**Requirement:**
Report every line of the records below that contains the word "Adhesive".

**Data shown:**
-*-

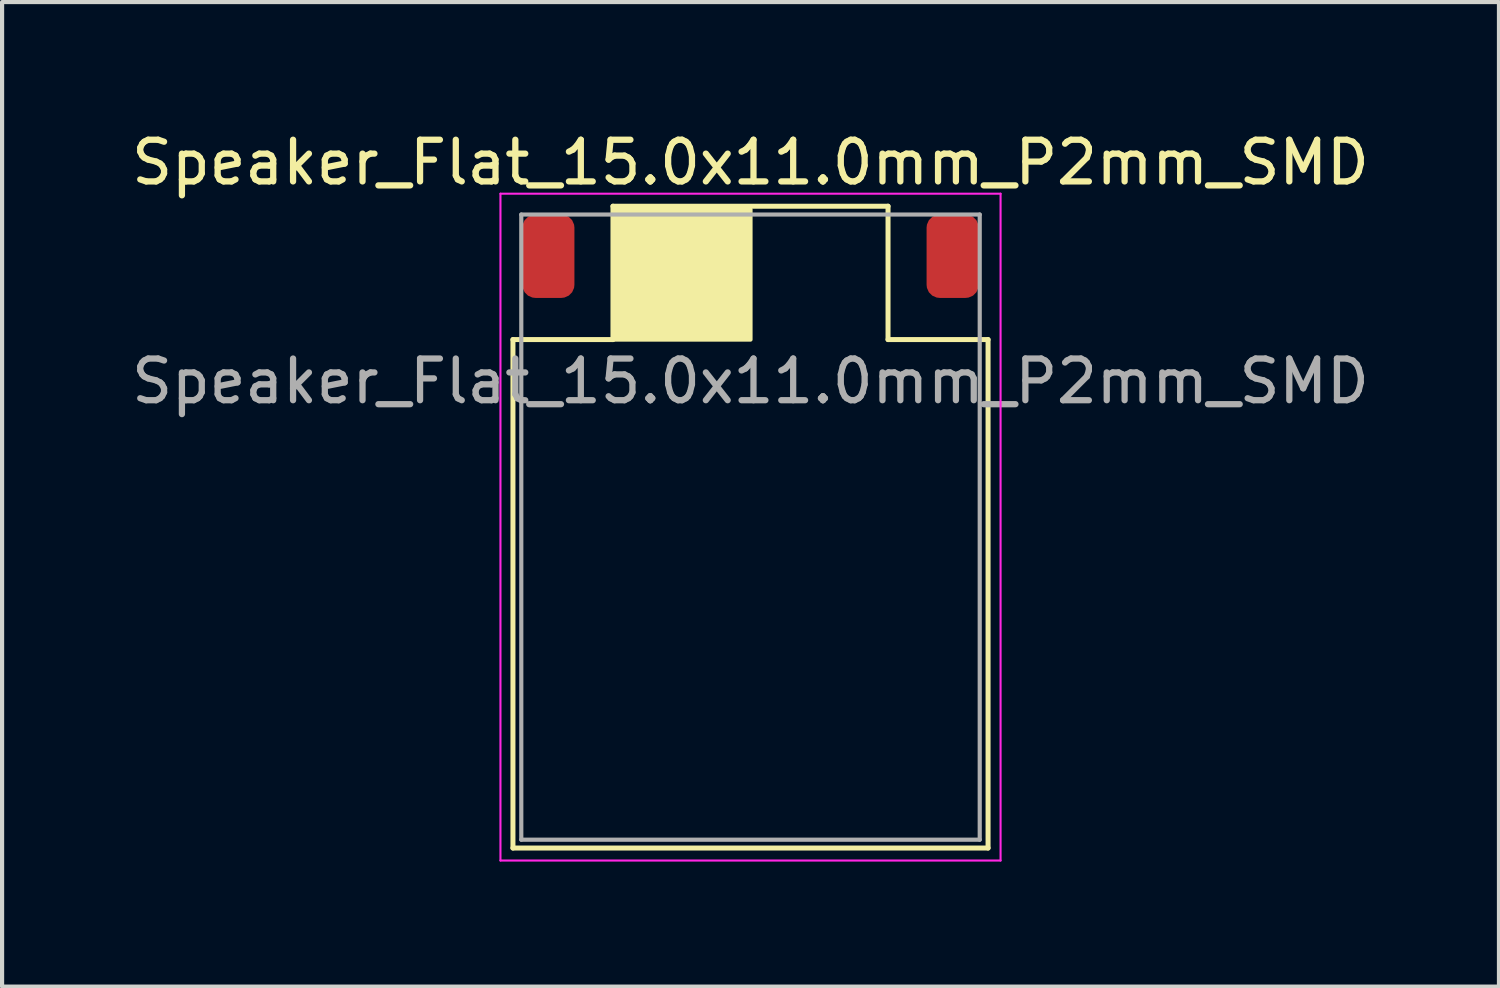
<source format=kicad_pcb>
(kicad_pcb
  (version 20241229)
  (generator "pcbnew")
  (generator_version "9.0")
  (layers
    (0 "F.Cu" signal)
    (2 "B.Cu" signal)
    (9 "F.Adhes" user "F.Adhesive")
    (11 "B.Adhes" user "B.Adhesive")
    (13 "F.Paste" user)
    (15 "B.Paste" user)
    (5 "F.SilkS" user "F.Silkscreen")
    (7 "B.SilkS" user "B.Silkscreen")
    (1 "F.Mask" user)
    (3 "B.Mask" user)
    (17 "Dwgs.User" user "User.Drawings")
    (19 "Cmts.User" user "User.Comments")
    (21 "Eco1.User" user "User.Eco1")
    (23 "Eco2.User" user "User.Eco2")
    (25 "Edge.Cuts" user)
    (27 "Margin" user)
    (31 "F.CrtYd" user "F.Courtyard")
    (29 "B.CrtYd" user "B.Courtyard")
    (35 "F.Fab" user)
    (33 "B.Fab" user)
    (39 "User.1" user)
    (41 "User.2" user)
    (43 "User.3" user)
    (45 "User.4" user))
  (footprint "Speaker_Flat_15.0x11.0mm_P2mm_SMD"
    (layer "F.Cu")
    (at 14.958 3.098)
    (property "Reference" "Speaker_Flat_15.0x11.0mm_P2mm_SMD" (at 0 -2.25 0) (layer "F.SilkS") (effects (font (size 1 1) (thickness 0.15))))
    (attr smd)
    (fp_line (start -5.7 2) (end -5.7 14.2) (stroke (width 0.12) (type solid)) (layer "F.SilkS"))
    (fp_line (start -5.7 2) (end -3.3 2) (stroke (width 0.12) (type solid)) (layer "F.SilkS"))
    (fp_line (start -5.7 14.2) (end 5.7 14.2) (stroke (width 0.12) (type solid)) (layer "F.SilkS"))
    (fp_line (start -3.3 -1.2) (end 3.3 -1.2) (stroke (width 0.12) (type solid)) (layer "F.SilkS"))
    (fp_line (start -3.3 2) (end -3.3 -1.2) (stroke (width 0.12) (type solid)) (layer "F.SilkS"))
    (fp_line (start 3.3 2) (end 3.3 -1.2) (stroke (width 0.12) (type solid)) (layer "F.SilkS"))
    (fp_line (start 5.7 2) (end 3.3 2) (stroke (width 0.12) (type solid)) (layer "F.SilkS"))
    (fp_line (start 5.7 2) (end 5.7 14.2) (stroke (width 0.12) (type solid)) (layer "F.SilkS"))
    (fp_poly (pts (xy 0 -1.125) (xy -3.25 -1.125) (xy -3.25 2) (xy 0 2)) (stroke (width 0.1) (type solid)) (fill yes) (layer "F.SilkS"))
    (fp_line (start -6 -1.5) (end -6 14.5) (stroke (width 0.05) (type solid)) (layer "F.CrtYd"))
    (fp_line (start -6 -1.5) (end 6 -1.5) (stroke (width 0.05) (type solid)) (layer "F.CrtYd"))
    (fp_line (start -6 14.5) (end 6 14.5) (stroke (width 0.05) (type solid)) (layer "F.CrtYd"))
    (fp_line (start 6 -1.5) (end 6 14.5) (stroke (width 0.05) (type solid)) (layer "F.CrtYd"))
    (fp_line (start -5.5 -1) (end -5.5 14) (stroke (width 0.1) (type solid)) (layer "F.Fab"))
    (fp_line (start -5.5 -1) (end 5.5 -1) (stroke (width 0.1) (type solid)) (layer "F.Fab"))
    (fp_line (start -5.5 14) (end 5.5 14) (stroke (width 0.1) (type solid)) (layer "F.Fab"))
    (fp_line (start 5.5 -1) (end 5.5 14) (stroke (width 0.1) (type solid)) (layer "F.Fab"))
    (fp_text user "${REFERENCE}" (at 0 3 0) (layer "F.Fab") (effects (font (size 1 1) (thickness 0.15))))
    (pad "1" smd roundrect (at -4.85 0) (size 1.25 2) (layers "F.Cu" "F.Mask" "F.Paste") (roundrect_rratio 0.25))
    (pad "2" smd roundrect (at 4.85 0) (size 1.25 2) (layers "F.Cu" "F.Mask" "F.Paste") (roundrect_rratio 0.25)))
  (gr_rect
    (start -3 -3)
    (end 32.917 20.623)
    (stroke (width 0.1) (type default))
    (fill no)
    (layer "Edge.Cuts")))
</source>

-*-

**Task answer:**
    (9 "F.Adhes" user "F.Adhesive")
    (11 "B.Adhes" user "B.Adhesive")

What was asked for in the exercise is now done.